William of Occam would have hated conspiracy theories. A 14th-century philosopher and Franciscan friar, William is celebrated for developing the “law of parsimony,” better known today as “Occam’s razor.”
According to the razor principle, the simplest explanation for an event is almost always the best; shave away any extraneous assumptions, and what you’ve got left is usually the truth.
That’s not exactly the way conspiracy theorists think.
“Conspiracy theories are for losers,” says Joseph Uscinski, associate professor of political science at the University of Miami and co-author of the 2014 book American Conspiracy Theories. Uscinski stresses that he uses the term literally, not pejoratively. “People who have lost an election, money or influence look for something to explain that loss.”
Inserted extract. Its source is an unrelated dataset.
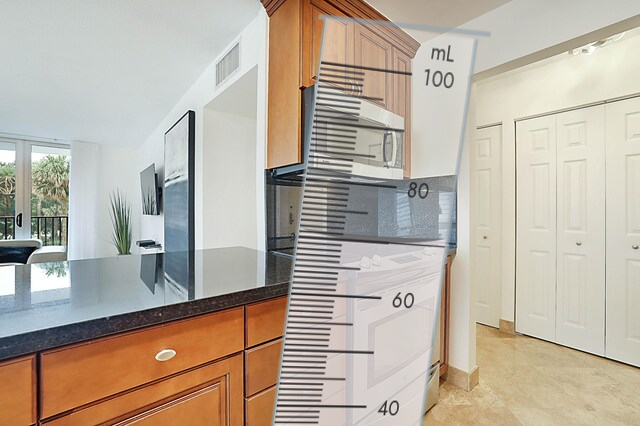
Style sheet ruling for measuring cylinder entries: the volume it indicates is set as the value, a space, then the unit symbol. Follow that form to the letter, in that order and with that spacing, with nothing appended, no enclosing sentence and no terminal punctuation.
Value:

Just as important in fostering conspiracies is a desire to be special or different — and that’s a need that cuts across demographic lines. In a study published in May 2017 in the European Journal of Social Psychology, provocatively titled “Too Special to Be Duped,” subjects either took a survey designed to measure their desire for uniqueness or wrote an essay on the importance of independent thought. By significant margins, those who tested high on the need to be special or were primed to feel that way by writing the essay were also more inclined to believe in various conspiracy theories.
“A small part in motivating the endorsement of…irrational beliefs,” the researchers wrote, “is the desire to stick out from the crowd.”